To jest archiwalna wersja serwisu nj24.pl Tygodnika Nowiny Jeleniogórskie. Zapraszamy do nowej odsłony: NJ24.PL.

Biegał z siekierą po ulicy

Szczęście, że nikt tamtędy nie przechodził, bo 29-jeleniogórzanin był w furii i mógł zrobić krzywdę przypadkowym przechodniom.

Było to w sobotę po godz. 20. Rozzłoszczony 29-latek wziął siekierę i zaczął chodzić z nią po ul. Cieplickiej. Na szczęście, w porę ktoś to zauważył i zawiadomił policję.

- Policjanci obezwładnili go i przebadali alkomatem – mówi podinspektor Edyta Bagrowska, oficer prasowy Komendy Miejskiej Policji w Jeleniej Górze. - Okazało się, że miał prawie 2 promile.
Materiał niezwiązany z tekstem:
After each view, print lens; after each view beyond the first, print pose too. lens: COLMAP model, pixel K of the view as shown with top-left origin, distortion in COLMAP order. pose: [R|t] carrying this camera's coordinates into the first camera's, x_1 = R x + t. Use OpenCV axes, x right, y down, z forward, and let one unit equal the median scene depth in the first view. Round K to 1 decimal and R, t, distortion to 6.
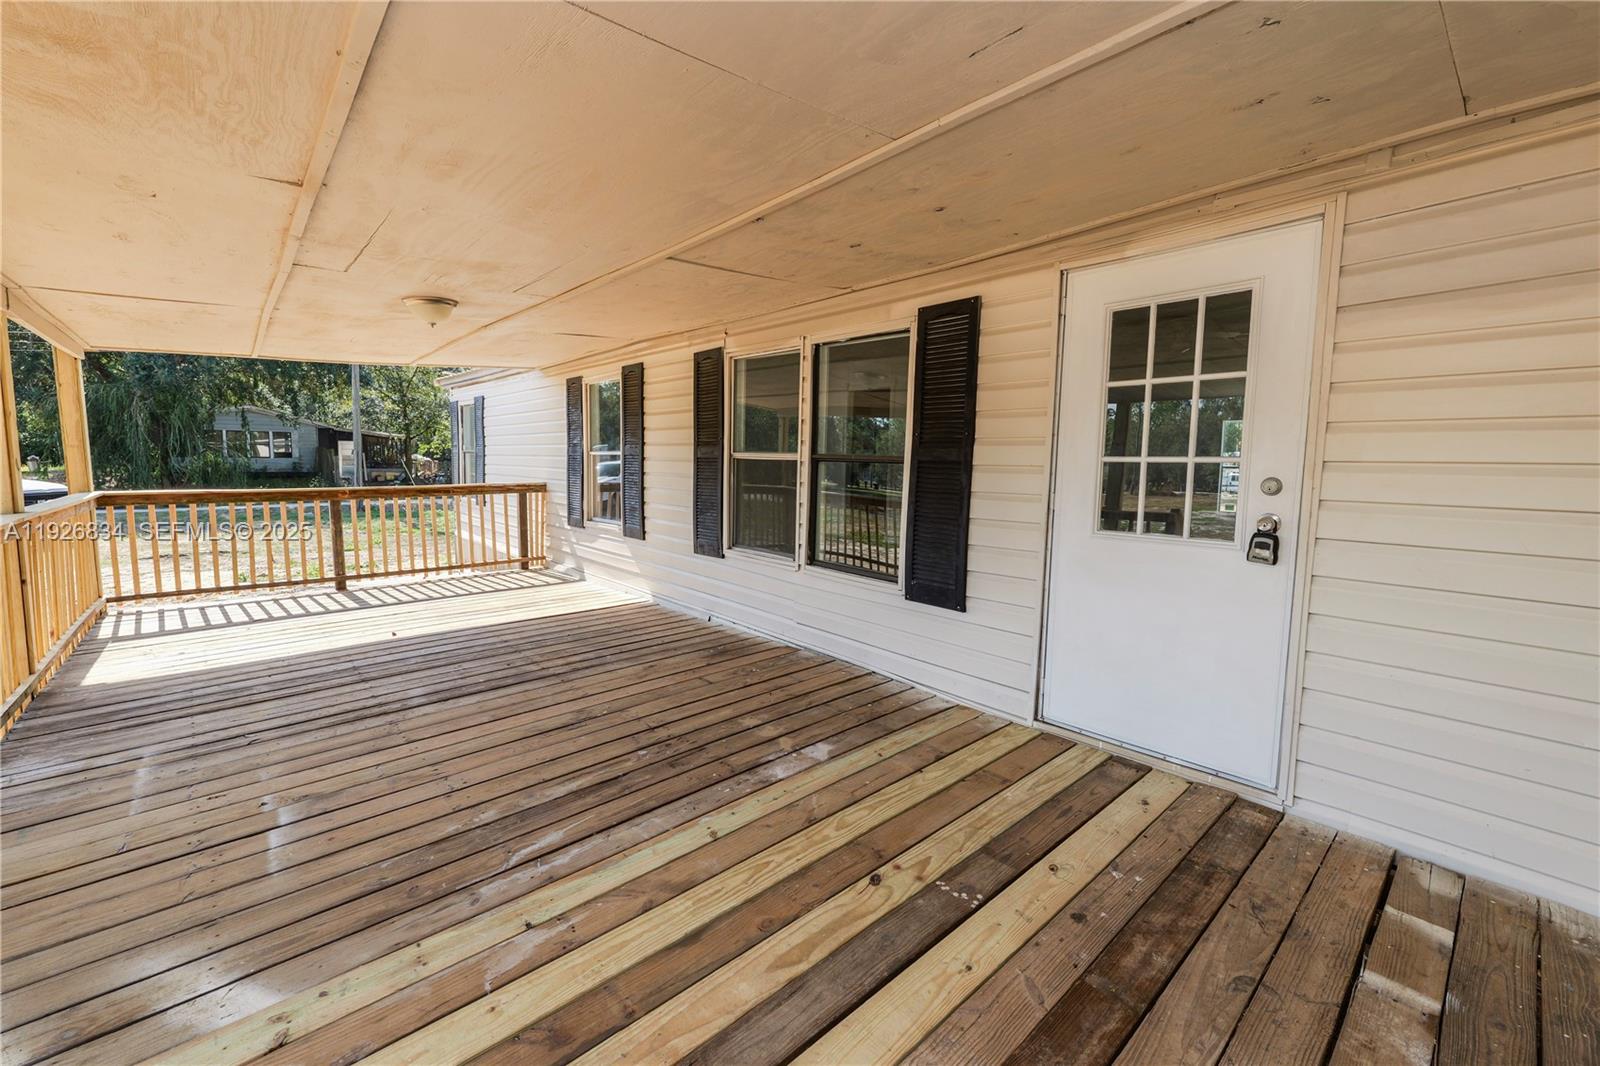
lens RADIAL K [[651.9, 0, 799.5], [0, 651.9, 524.8], [0, 0, 1]] dist [-0.013282, 0.001081]
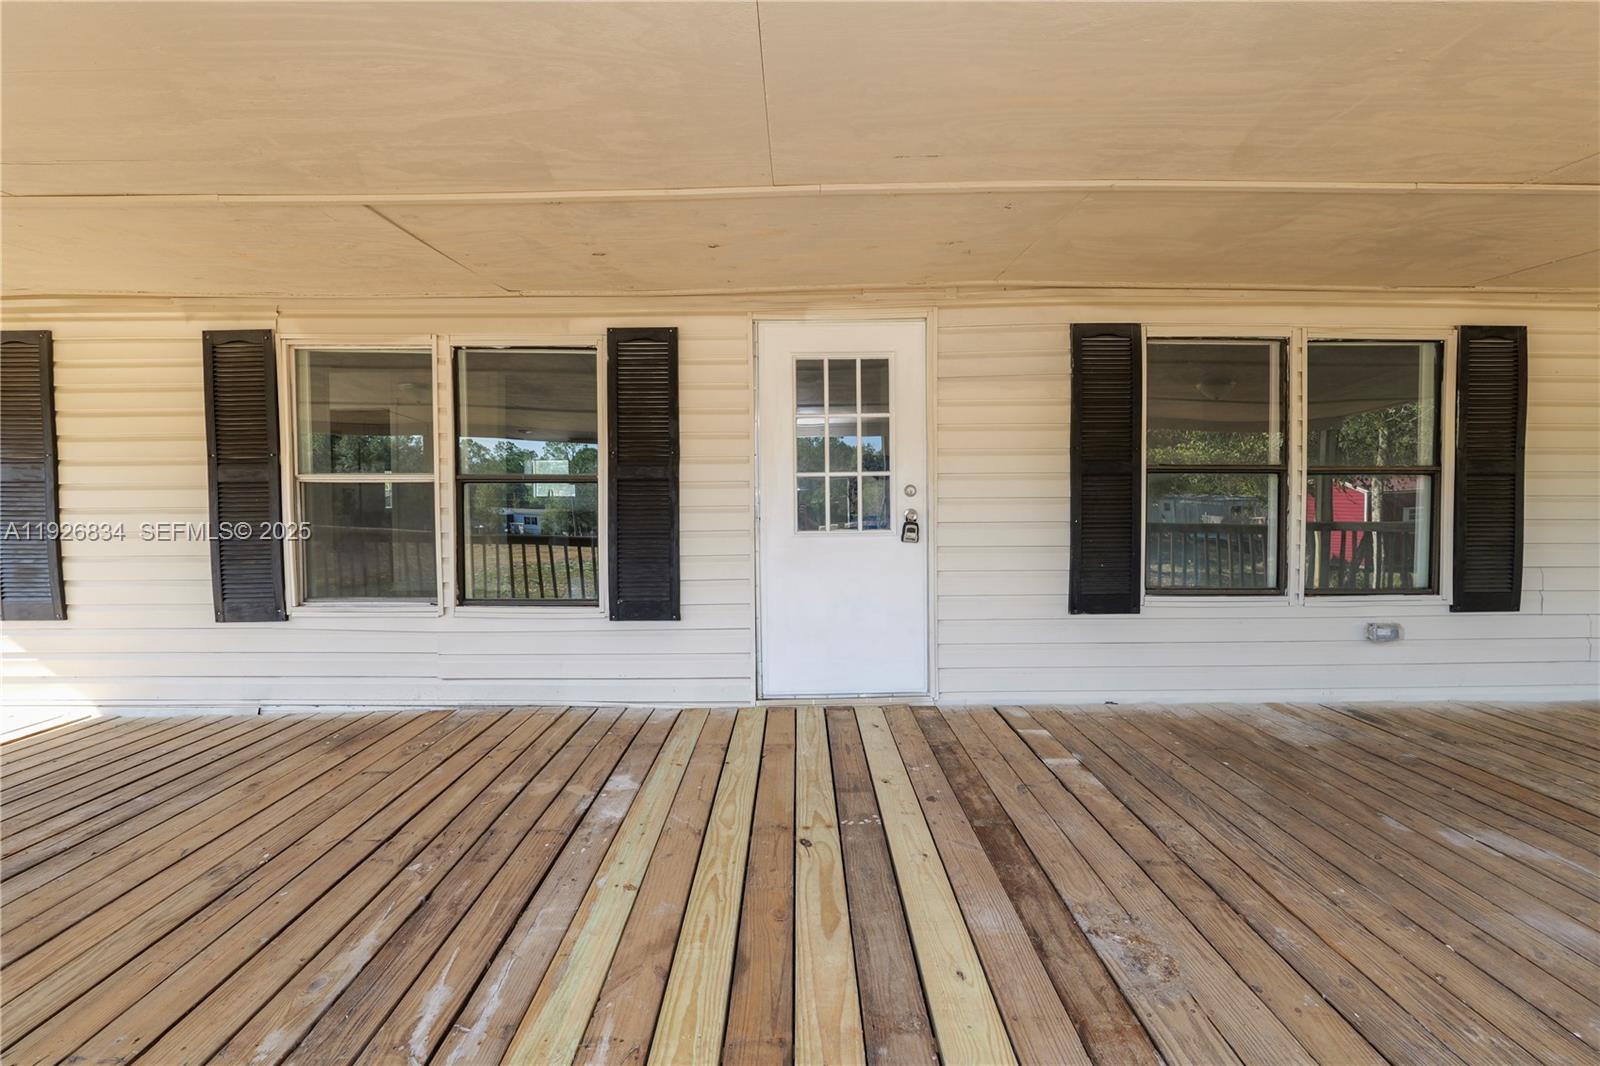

Mężczyzna twierdził, że chciał się rozprawić z osobami, które rzekomo go pobiły. Rzekomo, bo on sam nie miał żadnych widocznych śladów pobicia, wokół też nie było nikogo. Policjanci zatrzymali 29-latka na dołku. Na drugi dzień, kiedy wytrzeźwiał, wrócił mu rozum. Nie złożył zawiadomienia o pobiciu, nie uskarżał się też na ból.
 

Komentarze (2)

Proszę policji o nie ukaranie tegoż jegomościa. Dzień wcześniej dowiedział się o wycince drzew pod nowa inwestycję na Szrenicy w Szklarskiej Porębie.A to że pochlał to mu się film urwał i zapomniał chłop po co siekierę wziął i w którym kierunku ma się udać.